Un buco nero “quasi nudo”, che potrebbe essersi formato nei primissimi istanti dopo il Big Bang, è stato individuato dal telescopio spaziale James Webb e sta già alimentando un intenso dibattito nella comunità scientifica. La scoperta, se confermata, potrebbe mettere in discussione le teorie tradizionali sulla nascita di galassie e stelle.
Secondo il modello oggi più accettato, prima comparvero le stelle, poi le galassie, e soltanto in seguito i buchi neri, nati dal collasso gravitazionale delle prime stelle massicce ormai esauste. I dati raccolti dal James Webb, invece, descrivono un oggetto molto diverso da quanto ci si aspetterebbe: un enorme buco nero circondato da un tenue alone di gas e polveri, con caratteristiche incompatibili con questo ordine cronologico.

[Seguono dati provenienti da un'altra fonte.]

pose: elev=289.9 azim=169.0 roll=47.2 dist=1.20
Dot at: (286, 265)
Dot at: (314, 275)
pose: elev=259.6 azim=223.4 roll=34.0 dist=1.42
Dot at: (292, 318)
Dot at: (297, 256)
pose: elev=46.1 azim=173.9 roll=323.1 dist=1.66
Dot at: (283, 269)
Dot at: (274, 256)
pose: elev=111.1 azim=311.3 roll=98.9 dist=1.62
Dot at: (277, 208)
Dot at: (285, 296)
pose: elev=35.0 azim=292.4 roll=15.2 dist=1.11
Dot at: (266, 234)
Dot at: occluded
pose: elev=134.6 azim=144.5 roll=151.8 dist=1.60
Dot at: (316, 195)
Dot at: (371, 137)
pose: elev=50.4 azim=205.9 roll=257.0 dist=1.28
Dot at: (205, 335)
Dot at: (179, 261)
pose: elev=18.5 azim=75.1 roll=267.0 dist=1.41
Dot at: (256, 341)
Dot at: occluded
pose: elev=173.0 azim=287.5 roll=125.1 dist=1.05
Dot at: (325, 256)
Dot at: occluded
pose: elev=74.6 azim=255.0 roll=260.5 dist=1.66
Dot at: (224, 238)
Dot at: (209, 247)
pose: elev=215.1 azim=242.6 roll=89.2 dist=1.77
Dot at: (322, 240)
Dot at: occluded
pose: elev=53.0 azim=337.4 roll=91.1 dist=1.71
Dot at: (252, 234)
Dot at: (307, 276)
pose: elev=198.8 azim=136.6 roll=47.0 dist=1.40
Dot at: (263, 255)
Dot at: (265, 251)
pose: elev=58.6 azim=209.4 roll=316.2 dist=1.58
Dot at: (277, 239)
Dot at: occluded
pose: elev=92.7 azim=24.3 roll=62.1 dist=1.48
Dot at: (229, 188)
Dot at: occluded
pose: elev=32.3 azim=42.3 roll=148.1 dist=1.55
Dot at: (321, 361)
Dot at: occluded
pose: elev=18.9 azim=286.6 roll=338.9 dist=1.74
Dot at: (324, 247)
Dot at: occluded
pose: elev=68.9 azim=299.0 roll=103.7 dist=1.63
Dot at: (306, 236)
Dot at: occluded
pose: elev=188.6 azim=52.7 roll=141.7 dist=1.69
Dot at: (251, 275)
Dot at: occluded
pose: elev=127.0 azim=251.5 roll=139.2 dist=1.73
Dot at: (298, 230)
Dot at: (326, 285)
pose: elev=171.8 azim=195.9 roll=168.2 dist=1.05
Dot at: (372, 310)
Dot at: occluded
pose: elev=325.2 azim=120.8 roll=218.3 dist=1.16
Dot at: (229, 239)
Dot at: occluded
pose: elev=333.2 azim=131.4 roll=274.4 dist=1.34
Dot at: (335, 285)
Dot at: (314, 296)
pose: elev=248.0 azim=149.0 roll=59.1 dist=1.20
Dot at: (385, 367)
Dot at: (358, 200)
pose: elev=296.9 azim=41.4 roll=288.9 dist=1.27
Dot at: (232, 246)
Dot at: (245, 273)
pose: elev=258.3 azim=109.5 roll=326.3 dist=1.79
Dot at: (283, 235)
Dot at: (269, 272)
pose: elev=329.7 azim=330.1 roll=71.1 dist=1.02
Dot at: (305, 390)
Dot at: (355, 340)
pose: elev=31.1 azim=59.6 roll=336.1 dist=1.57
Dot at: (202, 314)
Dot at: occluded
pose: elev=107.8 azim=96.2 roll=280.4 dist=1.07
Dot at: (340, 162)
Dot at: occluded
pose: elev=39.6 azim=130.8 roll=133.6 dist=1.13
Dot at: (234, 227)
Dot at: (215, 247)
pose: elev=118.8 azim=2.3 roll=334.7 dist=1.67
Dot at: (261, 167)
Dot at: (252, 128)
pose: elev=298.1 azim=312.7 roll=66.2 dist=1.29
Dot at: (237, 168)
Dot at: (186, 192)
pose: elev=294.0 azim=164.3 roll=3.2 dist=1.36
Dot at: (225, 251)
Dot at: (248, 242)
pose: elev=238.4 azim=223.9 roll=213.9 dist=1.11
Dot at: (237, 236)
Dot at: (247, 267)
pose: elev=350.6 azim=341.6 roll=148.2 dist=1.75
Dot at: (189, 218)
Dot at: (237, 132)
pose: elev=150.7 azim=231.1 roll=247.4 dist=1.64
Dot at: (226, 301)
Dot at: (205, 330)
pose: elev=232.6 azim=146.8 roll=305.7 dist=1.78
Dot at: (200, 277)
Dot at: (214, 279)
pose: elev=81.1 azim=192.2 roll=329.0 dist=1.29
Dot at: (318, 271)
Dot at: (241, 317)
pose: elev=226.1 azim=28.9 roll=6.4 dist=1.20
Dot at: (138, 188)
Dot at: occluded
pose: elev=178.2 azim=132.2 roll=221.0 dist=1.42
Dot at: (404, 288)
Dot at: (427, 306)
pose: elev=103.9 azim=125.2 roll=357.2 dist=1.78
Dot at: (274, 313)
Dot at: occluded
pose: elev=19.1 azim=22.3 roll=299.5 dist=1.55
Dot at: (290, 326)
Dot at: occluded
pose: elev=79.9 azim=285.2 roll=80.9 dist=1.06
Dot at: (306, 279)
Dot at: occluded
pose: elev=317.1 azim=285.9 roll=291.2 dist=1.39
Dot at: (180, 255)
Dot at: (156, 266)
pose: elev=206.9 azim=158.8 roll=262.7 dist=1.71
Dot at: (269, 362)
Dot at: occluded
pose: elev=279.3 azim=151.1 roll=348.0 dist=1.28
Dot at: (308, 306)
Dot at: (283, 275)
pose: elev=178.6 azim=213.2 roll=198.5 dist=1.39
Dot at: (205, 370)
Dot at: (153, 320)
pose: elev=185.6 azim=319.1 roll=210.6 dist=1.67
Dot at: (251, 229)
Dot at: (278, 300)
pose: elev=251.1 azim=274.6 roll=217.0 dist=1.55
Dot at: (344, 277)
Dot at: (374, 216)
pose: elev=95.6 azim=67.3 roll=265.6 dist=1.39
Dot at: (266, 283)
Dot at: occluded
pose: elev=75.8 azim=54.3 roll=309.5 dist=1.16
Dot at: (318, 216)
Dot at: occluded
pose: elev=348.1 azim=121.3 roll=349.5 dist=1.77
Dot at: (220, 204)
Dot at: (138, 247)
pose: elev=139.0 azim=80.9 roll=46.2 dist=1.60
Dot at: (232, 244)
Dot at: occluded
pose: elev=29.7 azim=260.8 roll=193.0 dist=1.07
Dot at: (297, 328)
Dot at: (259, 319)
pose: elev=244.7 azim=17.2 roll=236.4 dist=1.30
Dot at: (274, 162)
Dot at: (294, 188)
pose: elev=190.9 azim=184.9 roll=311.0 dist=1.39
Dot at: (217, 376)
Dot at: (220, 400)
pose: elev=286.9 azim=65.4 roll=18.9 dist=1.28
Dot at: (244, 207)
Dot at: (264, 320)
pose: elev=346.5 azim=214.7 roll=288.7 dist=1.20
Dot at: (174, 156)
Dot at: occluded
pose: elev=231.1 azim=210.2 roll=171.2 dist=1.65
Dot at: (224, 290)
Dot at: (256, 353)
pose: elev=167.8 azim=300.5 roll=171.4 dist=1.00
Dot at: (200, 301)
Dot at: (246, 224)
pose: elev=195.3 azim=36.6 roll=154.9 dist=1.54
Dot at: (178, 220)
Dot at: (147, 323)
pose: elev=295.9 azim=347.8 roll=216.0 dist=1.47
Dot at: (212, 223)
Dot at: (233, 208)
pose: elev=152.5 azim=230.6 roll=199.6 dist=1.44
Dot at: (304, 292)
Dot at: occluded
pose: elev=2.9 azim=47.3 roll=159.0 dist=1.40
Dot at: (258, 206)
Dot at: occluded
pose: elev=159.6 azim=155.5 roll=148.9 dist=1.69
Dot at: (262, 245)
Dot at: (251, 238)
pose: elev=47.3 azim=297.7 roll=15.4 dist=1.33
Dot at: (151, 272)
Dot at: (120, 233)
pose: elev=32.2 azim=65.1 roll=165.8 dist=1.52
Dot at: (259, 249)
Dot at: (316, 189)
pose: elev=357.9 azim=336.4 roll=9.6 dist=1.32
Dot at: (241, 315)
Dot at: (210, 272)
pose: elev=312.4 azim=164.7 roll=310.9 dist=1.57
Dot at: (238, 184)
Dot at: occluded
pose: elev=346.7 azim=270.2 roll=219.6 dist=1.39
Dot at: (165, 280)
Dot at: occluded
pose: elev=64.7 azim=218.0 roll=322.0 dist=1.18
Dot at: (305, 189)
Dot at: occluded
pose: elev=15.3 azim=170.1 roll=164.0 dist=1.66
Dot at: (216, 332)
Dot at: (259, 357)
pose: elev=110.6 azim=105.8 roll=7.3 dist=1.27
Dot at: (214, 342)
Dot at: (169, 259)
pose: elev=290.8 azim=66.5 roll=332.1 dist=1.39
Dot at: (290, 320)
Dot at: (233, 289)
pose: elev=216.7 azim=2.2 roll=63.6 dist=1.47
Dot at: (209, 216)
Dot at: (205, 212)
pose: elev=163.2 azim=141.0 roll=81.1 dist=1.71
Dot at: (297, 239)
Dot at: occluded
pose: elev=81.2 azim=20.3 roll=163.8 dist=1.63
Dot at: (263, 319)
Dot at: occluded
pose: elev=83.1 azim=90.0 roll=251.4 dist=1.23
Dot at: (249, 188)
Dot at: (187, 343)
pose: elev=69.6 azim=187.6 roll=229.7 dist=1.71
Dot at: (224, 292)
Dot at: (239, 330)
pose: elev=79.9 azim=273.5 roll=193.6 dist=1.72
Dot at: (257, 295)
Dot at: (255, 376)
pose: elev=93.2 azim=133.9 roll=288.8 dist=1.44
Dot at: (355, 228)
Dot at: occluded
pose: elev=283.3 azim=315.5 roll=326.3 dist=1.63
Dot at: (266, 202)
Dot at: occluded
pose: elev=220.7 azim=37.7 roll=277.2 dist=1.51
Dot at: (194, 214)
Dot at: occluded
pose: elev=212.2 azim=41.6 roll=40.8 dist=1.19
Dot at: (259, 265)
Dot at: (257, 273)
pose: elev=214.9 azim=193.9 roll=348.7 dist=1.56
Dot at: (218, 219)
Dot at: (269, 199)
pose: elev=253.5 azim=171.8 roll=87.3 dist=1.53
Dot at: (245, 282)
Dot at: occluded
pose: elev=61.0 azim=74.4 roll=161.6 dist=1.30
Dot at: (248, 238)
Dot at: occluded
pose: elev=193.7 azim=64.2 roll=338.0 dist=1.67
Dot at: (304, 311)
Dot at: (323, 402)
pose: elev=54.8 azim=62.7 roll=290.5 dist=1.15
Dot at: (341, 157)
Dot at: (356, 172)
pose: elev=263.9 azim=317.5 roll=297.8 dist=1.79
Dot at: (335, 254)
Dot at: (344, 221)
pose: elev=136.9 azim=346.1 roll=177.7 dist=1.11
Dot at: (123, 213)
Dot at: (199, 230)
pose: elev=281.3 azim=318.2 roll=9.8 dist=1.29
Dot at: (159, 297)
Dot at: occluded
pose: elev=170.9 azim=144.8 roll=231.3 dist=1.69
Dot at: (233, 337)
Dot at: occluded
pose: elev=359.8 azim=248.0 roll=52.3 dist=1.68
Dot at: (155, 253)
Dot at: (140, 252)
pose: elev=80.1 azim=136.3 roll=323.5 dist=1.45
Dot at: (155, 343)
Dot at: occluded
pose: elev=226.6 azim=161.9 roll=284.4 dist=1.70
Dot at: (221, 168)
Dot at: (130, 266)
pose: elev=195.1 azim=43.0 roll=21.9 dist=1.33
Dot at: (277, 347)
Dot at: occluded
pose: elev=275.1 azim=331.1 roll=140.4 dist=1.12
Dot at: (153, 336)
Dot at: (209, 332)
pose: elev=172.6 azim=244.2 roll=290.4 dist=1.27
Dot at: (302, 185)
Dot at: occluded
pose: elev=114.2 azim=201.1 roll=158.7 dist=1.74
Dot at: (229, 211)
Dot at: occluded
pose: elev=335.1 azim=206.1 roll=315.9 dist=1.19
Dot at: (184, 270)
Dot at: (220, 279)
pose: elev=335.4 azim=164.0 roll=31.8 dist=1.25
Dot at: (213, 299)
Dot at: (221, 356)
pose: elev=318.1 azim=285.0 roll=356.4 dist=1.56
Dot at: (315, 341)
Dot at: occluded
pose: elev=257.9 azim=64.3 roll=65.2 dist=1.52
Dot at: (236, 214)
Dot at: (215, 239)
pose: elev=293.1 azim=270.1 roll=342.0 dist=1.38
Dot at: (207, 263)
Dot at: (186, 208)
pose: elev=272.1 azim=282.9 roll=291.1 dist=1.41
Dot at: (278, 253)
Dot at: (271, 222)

L’oggetto osservato, battezzato QSO1, risale a oltre 13 miliardi di anni fa, quando l’universo aveva appena 700 milioni di anni. La sua massa è stata stimata in circa 50 milioni di masse solari, mentre la materia che lo circonda appare sorprendentemente ridotta, inferiore alla metà del suo peso complessivo. Un’anomalia, se confrontata con ciò che vediamo nel nostro universo locale, dove i buchi neri centrali delle galassie – compreso quello della Via Lattea – sono di gran lunga meno massicci rispetto all’intera galassia che li ospita.
Per Roberto Maiolino, cosmologo dell’Università di Cambridge che guida parte della ricerca, si tratta di un oggetto “quasi nudo”: non sembra esserci una galassia sviluppata intorno a esso, né segni di intensa formazione stellare. L’alone di gas che lo circonda, inoltre, è chimicamente “primitivo”, costituito quasi esclusivamente da idrogeno ed elio, gli elementi più antichi dell’universo, senza tracce significative di elementi più pesanti prodotti dalle stelle.
Una possibile spiegazione è che si tratti di un buco nero primordiale, una categoria ipotizzata negli anni Settanta da Stephen Hawking, ma mai osservata direttamente. Se così fosse, zone di estrema densità nei primissimi istanti del cosmo sarebbero collassate in buchi neri di varie dimensioni, divenendo i semi gravitazionali attorno a cui, più tardi, si sarebbero formate le prime galassie. L’alternativa è un “collasso diretto” di una gigantesca nube di gas, che però richiede condizioni ambientali particolarmente restrittive, non evidenti nei dati a disposizione.
La scoperta non è soltanto un dettaglio per addetti ai lavori: se davvero fosse confermata l’origine primordiale, le implicazioni sarebbero profonde, toccando persino le leggi fondamentali della fisica. Alcuni studiosi, come Andrew Pontzen dell’Università di Durham, invitano però alla cautela. I dati raccolti sono convincenti, ma non rappresentano ancora una prova definitiva. Si tratterebbe, piuttosto, di un forte indizio.
Il dibattito è destinato a durare a lungo, anche perché strumenti più sensibili come i futuri rivelatori di onde gravitazionali potrebbero, entro un decennio, offrire risposte decisive. Per il momento, QSO1 resta uno degli oggetti più enigmatici mai osservati.